Pour a 1/4 can (3-4 oz,) of Seafoam in the tank and run that through first and see if that clears the jets. If its a chemical clog (varnish, etc.) this should work. If it's a piece of debris, then you will have to clear it by taking it apart and cleaning it.


----------



## Enzo (Nov 23, 2014)

Thank you for the suggestions. I went ahead and put a few oz. of Seafoam into the tank and ran it through with slightly better results. Ended up taking the carb out and cleaning it. I purchased some startron for future use.

Again, thanks.


----------



## snowEH (Nov 28, 2014)

are you guys adding the 3 to 4oz of see foam to a full tank of fuel?


----------



## crazzywolfie (Jun 2, 2014)

you really probably need to follow the instruction on the can. i personally don't run the stuff. if your engine is surging like the enzo's it really won't do anything. it can't remove the garbage from the carb which is most likely your biggest issue.


----------



## Grunt (Nov 11, 2013)

snowEH said:


> are you guys adding the 3 to 4oz of see foam to a full tank of fuel?


Hello and welcome to the forum snowEH. That amount was recommended to clean any varnish that may be clogging the carb passage ways. Normal dosage would be an ounce or two per gallon for preventative maintenance purposes I believe.


----------



## BobO (Feb 2, 2021)

Enzo said:


> I'm looking for any advice on how I can fix my snowblower from surging when on a default choke settings. As you can see in the video if I manually adjust the choke I can find a sweet spot between the lowest choke setting (for starting the engine) and the very next setting.

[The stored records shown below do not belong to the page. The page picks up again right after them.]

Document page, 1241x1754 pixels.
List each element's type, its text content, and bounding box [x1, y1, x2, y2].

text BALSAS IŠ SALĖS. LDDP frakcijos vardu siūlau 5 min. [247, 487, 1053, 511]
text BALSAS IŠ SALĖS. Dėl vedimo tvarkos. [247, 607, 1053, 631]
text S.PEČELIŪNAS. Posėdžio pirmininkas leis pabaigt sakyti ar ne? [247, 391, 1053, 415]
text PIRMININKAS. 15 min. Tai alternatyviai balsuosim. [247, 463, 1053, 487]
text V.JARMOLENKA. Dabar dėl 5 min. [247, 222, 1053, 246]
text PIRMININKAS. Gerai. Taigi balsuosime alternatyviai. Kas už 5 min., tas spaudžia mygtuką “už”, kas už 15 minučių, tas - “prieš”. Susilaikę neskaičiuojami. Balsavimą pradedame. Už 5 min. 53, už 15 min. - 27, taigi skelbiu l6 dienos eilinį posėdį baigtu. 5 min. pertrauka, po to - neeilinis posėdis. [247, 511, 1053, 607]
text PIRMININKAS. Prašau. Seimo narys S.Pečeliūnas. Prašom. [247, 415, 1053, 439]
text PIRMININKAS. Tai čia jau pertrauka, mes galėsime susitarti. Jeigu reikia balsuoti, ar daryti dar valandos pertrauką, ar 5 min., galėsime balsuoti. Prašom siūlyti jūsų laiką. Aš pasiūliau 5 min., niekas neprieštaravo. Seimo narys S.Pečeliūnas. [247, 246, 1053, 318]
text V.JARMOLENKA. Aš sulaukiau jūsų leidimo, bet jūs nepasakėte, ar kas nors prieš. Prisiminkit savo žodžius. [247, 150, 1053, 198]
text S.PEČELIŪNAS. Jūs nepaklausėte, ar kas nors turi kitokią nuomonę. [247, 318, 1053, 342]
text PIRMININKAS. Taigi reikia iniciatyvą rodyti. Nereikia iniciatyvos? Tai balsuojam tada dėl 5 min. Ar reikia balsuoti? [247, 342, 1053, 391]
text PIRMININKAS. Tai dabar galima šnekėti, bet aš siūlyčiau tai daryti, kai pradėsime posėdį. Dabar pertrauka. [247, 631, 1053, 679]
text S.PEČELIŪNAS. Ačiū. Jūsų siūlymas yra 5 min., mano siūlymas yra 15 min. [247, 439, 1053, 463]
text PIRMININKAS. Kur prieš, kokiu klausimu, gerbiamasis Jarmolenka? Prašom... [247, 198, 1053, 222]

GAS CAP IS JUNK. The Cap is causing a vacuum in the tank when tightened not letting the fuel flow to the carb. It needs to let in a little air so it could drain. My machine would not run for more than 3 minutes then stall. Then I prime the bulb and then it starts, then surging begins. I loosen the cap and this machine became a animal. This has given me a problem since new. There should be a technical bulletin on this issue. P.S 27 year veteran diesel mechanic.


----------



## TX610 (Jan 15, 2021)

crazzywolfie said:


> you really probably need to follow the instruction on the can. i personally don't run the stuff. if your engine is surging like the enzo's it really won't do anything. it can't remove the garbage from the carb which is most likely your biggest issue.


I agree additives have limited results. It maybe best to buy a carburetor.


----------